▶ _What you need to do_: A faithful copy is required: transcribe each line below exactly, minus the pictures.

▶ _Data excerpt_:
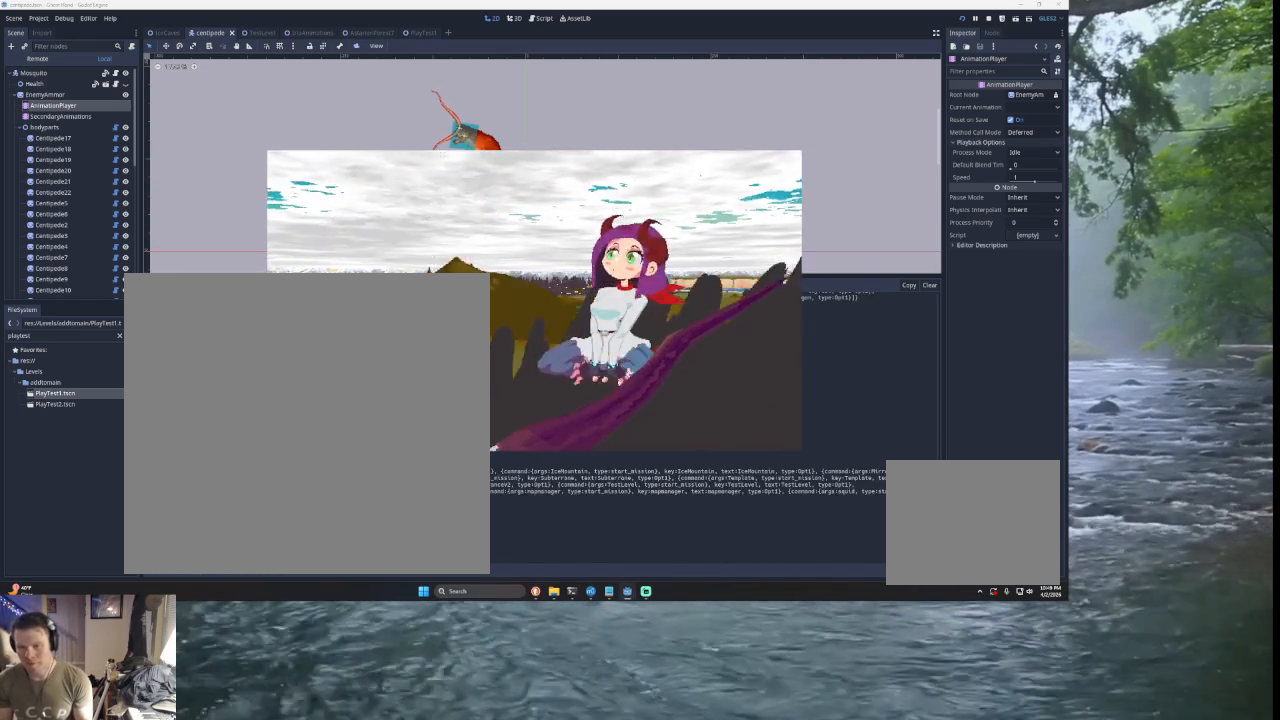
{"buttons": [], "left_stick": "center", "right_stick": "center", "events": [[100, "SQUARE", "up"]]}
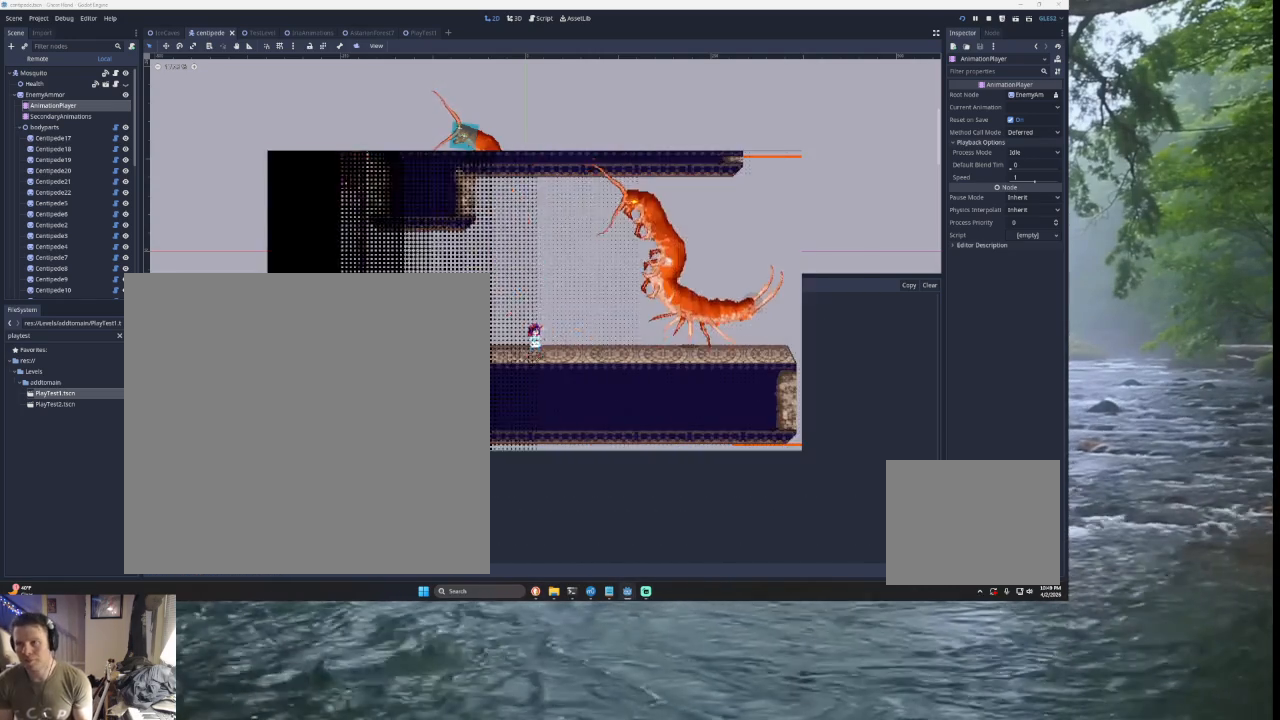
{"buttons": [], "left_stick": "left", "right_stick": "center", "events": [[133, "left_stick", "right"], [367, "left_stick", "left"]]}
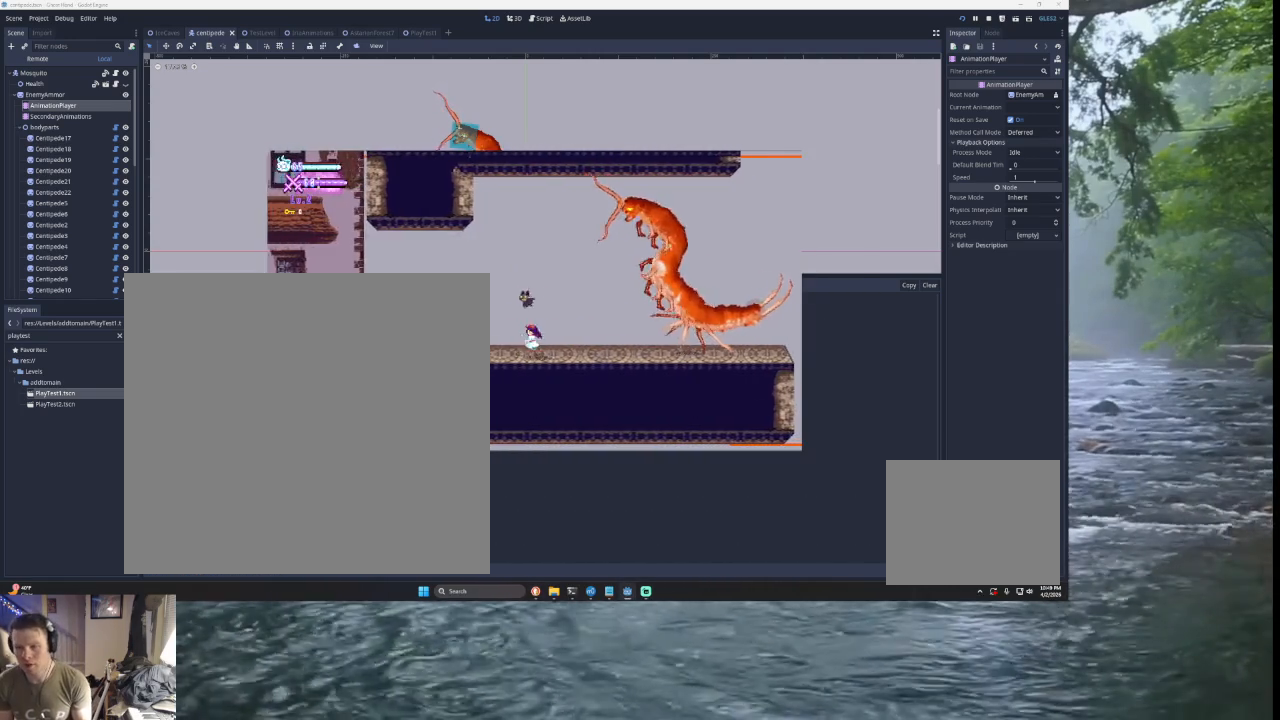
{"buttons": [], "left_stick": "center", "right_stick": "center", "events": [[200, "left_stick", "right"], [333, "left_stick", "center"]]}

▶ _Written solution_:
{"buttons": [], "left_stick": "center", "right_stick": "center", "events": [[100, "SQUARE", "up"]]}
{"buttons": [], "left_stick": "left", "right_stick": "center", "events": [[133, "left_stick", "right"], [367, "left_stick", "left"]]}
{"buttons": [], "left_stick": "center", "right_stick": "center", "events": [[200, "left_stick", "right"], [333, "left_stick", "center"]]}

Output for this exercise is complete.